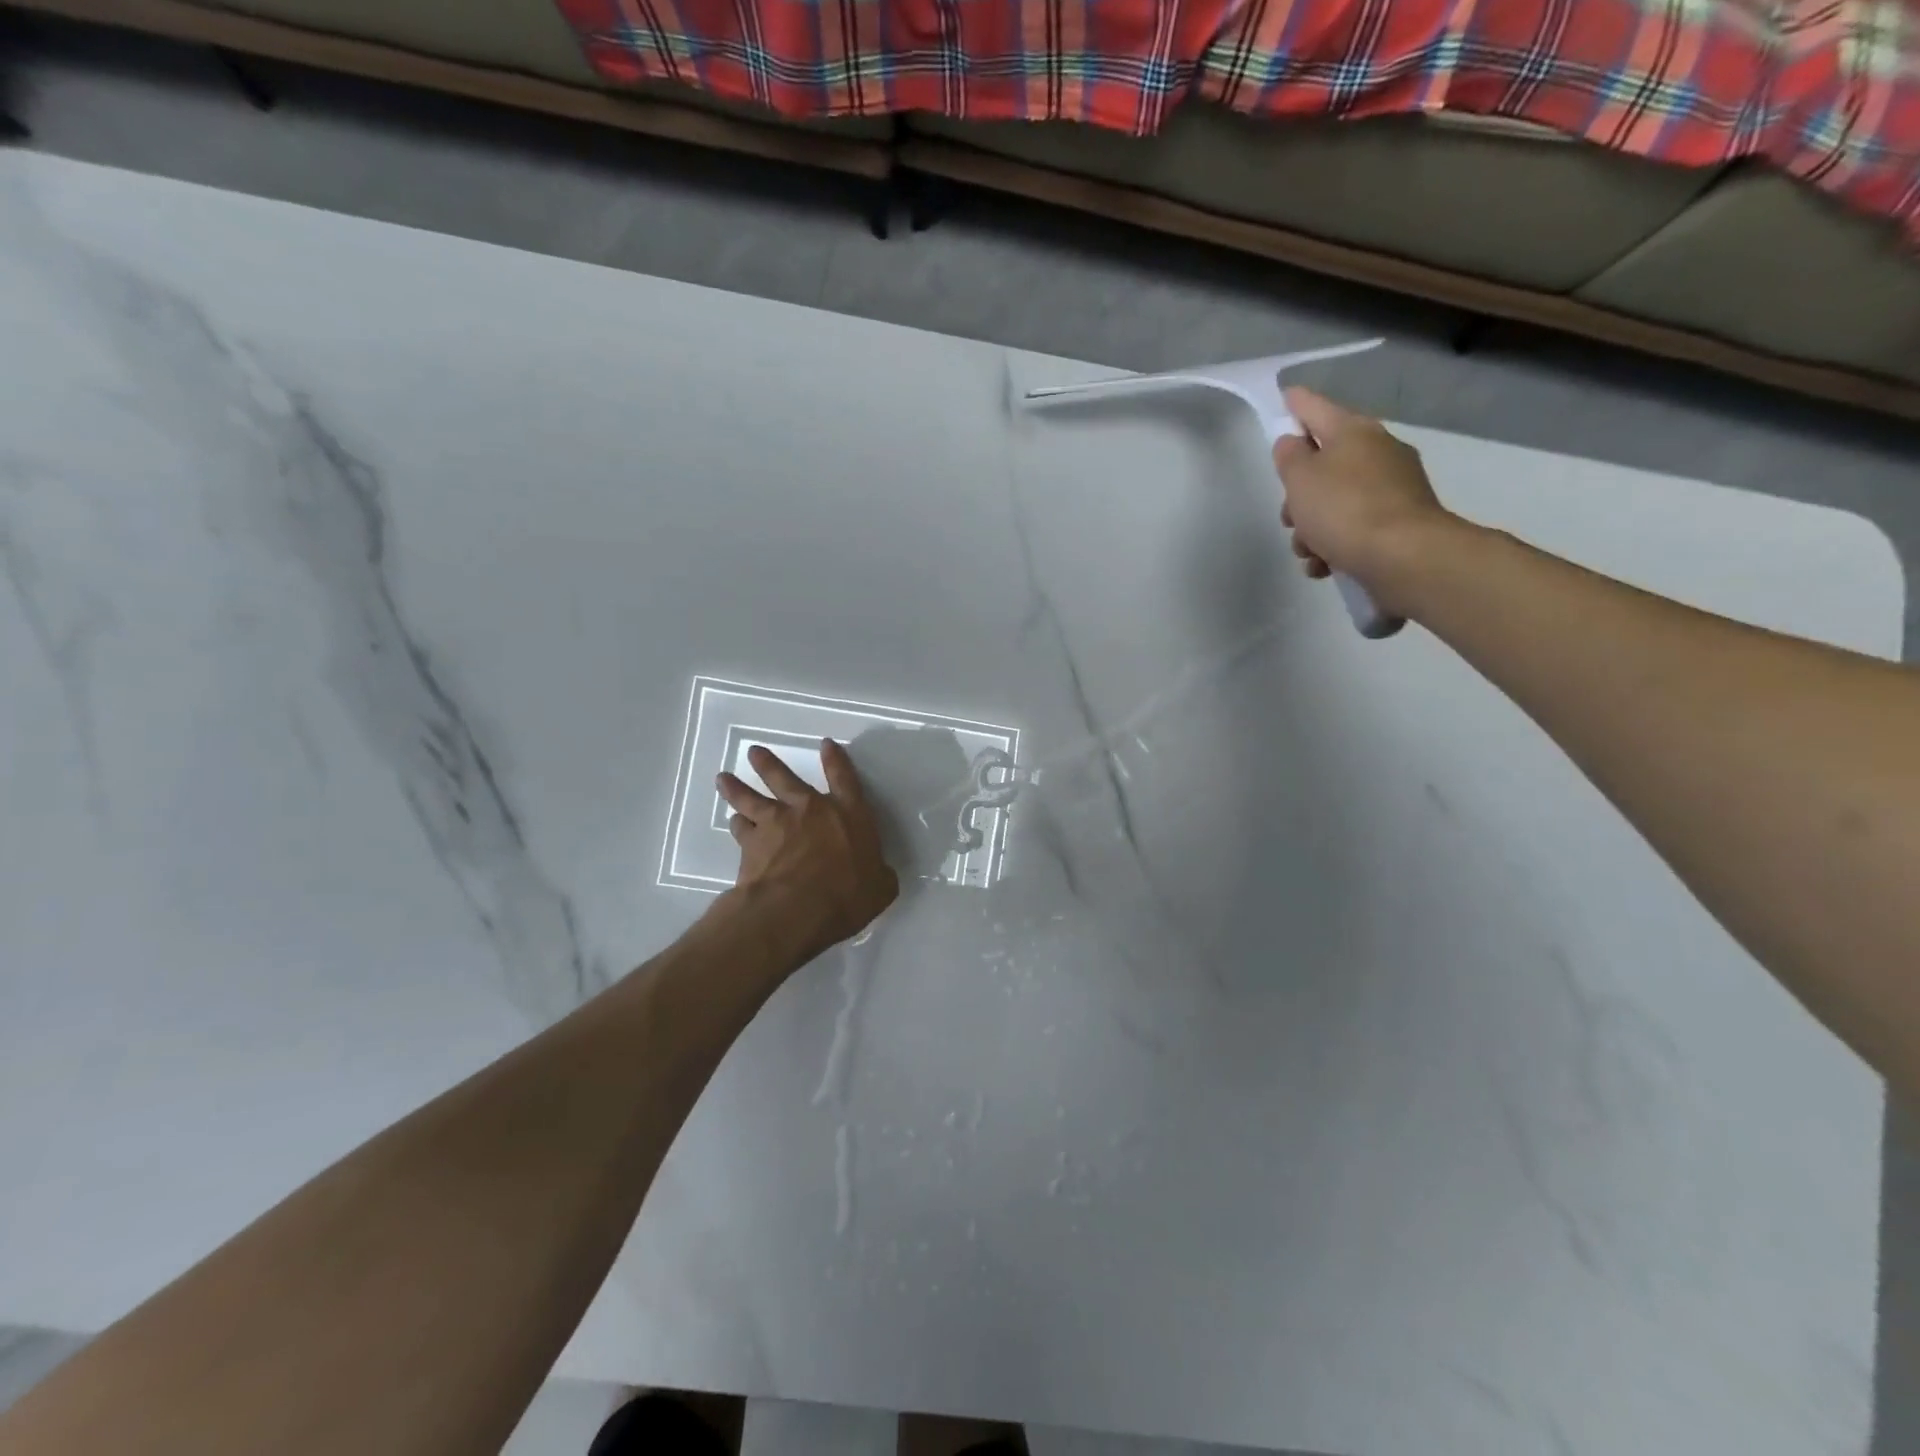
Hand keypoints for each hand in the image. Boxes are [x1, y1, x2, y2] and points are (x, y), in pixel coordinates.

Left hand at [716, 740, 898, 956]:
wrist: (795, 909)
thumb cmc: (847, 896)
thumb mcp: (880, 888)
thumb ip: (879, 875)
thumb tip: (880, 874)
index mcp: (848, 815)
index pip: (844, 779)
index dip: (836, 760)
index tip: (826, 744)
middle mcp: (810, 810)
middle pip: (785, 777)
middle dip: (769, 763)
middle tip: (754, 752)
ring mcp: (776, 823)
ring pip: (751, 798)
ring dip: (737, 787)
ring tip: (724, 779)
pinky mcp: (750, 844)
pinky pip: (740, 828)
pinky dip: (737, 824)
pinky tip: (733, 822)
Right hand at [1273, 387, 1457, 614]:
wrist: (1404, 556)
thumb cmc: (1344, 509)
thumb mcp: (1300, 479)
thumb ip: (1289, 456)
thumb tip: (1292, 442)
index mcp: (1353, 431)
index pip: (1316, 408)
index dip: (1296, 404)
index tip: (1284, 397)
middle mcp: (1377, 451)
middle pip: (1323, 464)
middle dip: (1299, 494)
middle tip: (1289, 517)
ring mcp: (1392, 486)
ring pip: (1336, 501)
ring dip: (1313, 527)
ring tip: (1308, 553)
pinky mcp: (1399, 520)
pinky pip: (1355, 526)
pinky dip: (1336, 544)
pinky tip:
++++
What to work on: Each line in the data that holds the string "thumb" should be found and copied.

Task response:
thumb cmc: (847, 896)
thumb mcp: (880, 888)
thumb ip: (879, 875)
thumb tip: (880, 874)
thumb cmc: (1344, 509)
thumb mcp: (1300, 479)
thumb ip: (1289, 456)
thumb tip: (1292, 442)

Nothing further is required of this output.